7. Stateless Workload Recovery
Untuk Java/JAX-RS API service yang benar-benar stateless, recovery idealnya sederhana:
Syarat recovery stateless yang sehat:
- image tersedia di registry
- manifest tersedia dari GitOps
- ConfigMap/Secret bisa dipulihkan
- ServiceAccount/RBAC valid
- dependency reachable
- readiness endpoint benar
- HPA/PDB tidak menghalangi recovery
- ingress/service mapping benar
- dashboard dan alert tersedia
Anti-pattern:
- config penting hanya ada di live cluster, tidak di Git/source of truth
- secret manual tanpa recovery process
- image tag mutable tanpa digest/promotion trace
- readiness hijau walau dependency kritikal belum bisa dipakai
- service butuh local file state di container writable layer
- manual kubectl patch yang tidak pernah masuk Git
8. Stateful and Dependency Recovery Awareness
Backend engineer harus berhati-hati saat dependency stateful terlibat.
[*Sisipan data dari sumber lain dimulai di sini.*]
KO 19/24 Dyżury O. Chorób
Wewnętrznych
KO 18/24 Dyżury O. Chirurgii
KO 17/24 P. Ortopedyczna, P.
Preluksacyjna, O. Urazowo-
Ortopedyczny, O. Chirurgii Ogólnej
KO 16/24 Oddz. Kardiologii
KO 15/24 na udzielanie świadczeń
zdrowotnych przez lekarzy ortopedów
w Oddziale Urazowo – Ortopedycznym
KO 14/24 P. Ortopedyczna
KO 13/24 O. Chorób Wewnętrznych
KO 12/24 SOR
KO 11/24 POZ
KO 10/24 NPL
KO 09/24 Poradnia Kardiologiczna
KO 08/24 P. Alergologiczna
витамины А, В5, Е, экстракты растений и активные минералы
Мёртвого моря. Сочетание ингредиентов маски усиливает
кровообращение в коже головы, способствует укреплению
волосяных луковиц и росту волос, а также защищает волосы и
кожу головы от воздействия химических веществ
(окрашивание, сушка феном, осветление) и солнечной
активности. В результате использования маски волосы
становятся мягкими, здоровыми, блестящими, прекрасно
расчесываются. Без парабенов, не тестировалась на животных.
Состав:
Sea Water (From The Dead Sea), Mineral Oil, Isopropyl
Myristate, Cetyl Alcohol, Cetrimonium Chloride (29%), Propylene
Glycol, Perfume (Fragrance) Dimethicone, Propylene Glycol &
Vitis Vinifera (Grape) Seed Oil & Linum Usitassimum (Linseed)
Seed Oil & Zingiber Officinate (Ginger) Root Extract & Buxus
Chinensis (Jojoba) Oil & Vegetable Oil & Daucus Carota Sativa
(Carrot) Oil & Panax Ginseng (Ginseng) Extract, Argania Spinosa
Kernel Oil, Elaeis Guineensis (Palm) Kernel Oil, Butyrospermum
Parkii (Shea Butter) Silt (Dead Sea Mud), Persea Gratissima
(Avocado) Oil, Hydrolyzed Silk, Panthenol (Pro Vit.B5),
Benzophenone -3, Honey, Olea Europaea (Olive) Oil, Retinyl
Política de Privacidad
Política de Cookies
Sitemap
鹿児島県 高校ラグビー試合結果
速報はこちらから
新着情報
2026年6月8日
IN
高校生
Dependency yang sering relevan:
- PostgreSQL
- Kafka
- RabbitMQ
- Redis
- Camunda engine/database
- object storage
- external billing/order system
- cloud secret/config service
Pertanyaan utama:
- Apakah dependency managed service atau self-managed di Kubernetes?
- Siapa owner backup/restore?
- Apakah ada replication atau standby?
- Apakah restore bersifat point-in-time?
- Apakah aplikasi aman terhadap duplicate/replay?
- Apakah ada reconciliation setelah recovery?
- Apakah ada data ordering requirement?
- Apakah ada message retention yang cukup untuk replay?
- Apakah workflow state recoverable?
- Apakah credential dan identity tetap valid setelah failover?
Backend engineer tidak boleh mengasumsikan "pod restart = data pulih".
9. GitOps Recovery
GitOps adalah fondasi recovery untuk Kubernetes object.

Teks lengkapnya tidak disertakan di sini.